Margaret Atwood
Margaret Atwood, born 1939 in Ottawa, Canada, is a force to be reckoned with in 20th and 21st Century literature. She grew up in northern Ontario and Quebec and in Toronto. Her education was Canadian with a salting of graduate work at Radcliffe and Harvard in the US. She can turn a skilled hand to short stories, poetry, essays and reviews, and novels. She is an enthusiastic transgressor of categories, so-called literary genres, and she is generous with introductions, forewords, and prefaces to other writers. She wants to comprehend it all, and she wants her readers to keep up.

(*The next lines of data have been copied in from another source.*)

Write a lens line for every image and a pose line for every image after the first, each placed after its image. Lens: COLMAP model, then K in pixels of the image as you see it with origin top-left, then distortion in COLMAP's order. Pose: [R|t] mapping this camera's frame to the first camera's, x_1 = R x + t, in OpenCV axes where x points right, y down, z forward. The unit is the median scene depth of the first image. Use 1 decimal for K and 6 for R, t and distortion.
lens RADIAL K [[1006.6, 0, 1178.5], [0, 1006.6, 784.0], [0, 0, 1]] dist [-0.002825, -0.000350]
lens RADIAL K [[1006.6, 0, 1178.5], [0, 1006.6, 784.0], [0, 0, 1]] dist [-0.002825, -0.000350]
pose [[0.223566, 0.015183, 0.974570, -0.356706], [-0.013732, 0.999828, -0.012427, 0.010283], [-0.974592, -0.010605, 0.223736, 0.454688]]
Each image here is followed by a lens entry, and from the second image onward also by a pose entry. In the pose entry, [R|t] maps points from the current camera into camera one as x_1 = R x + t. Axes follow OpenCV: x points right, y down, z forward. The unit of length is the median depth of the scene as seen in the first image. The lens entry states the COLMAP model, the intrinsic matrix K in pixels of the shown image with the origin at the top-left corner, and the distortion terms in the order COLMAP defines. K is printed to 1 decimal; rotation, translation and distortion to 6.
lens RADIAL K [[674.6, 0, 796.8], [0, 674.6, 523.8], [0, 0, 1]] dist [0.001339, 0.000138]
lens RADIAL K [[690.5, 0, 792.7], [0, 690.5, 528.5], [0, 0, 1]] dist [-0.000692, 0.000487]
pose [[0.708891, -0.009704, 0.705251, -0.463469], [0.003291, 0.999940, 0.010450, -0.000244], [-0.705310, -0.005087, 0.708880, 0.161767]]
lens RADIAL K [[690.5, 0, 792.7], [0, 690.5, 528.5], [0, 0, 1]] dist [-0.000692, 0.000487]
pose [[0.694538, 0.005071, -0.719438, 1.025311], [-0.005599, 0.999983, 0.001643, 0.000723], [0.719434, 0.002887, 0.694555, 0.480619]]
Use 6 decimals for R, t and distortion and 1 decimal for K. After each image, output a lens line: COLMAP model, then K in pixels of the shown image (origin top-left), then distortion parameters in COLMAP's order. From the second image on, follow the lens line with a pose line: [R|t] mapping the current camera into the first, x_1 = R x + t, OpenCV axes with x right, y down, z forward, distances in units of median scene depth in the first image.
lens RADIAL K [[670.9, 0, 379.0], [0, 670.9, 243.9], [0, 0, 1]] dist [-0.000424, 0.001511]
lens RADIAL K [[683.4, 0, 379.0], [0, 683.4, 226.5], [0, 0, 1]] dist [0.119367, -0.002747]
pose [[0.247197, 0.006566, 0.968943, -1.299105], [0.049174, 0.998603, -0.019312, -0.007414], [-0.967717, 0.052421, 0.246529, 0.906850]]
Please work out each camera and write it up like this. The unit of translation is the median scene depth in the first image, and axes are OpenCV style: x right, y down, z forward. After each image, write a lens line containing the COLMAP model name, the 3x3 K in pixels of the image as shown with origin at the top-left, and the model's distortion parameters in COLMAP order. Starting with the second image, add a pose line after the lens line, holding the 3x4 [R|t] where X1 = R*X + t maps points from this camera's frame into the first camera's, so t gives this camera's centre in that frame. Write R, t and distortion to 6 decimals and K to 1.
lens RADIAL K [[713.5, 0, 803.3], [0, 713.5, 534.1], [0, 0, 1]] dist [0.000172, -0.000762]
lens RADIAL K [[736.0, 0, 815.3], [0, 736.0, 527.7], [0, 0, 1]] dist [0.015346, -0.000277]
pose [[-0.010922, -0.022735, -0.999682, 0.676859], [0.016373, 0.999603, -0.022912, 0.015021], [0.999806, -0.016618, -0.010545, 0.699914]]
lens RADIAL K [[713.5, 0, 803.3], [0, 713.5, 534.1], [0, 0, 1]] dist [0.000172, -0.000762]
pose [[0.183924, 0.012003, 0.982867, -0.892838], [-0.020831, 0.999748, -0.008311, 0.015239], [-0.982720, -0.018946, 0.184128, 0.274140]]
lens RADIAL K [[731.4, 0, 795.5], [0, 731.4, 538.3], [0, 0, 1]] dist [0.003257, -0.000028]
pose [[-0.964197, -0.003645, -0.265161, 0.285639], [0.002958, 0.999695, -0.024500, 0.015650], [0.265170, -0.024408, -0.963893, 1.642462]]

I was very fortunate to support Atwood when she gave a talk at Dickinson College, providing books and sales support after her presentation. We had a chance to really talk. I was amazed by her sophisticated grasp of the book business (most writers really don’t care, which I think is odd). She was keen, alert, full of questions, interested. We seemed to hit it off as cousin-professionals. I always appreciate her for it and am grateful for her generosity.
Lady Oracle
Lady Oracle
From the bestselling author of The Handmaid’s Tale and The Testaments—the “brilliant and funny” story (Joan Didion, bestselling author of Let Me Tell You What I Mean) of a woman whose attempts to escape herself become instead an occasion for confronting the self-deception that has driven her since childhood
Joan Foster is a woman with numerous identities and a talent for shedding them at will. She has written trashy gothic romances, had affairs with a Polish count and an absurd avant-garde artist, and played at being a politically engaged partner to her activist husband.
After a volume of her poetry becomes an unexpected literary sensation, her new fame attracts a blackmailer threatening to reveal her secrets. Joan’s response is to fake her own death and flee to a hill town in Italy.
Studded with hair-raising comic escapades and piercing psychological insights, Lady Oracle is both hilarious and profound.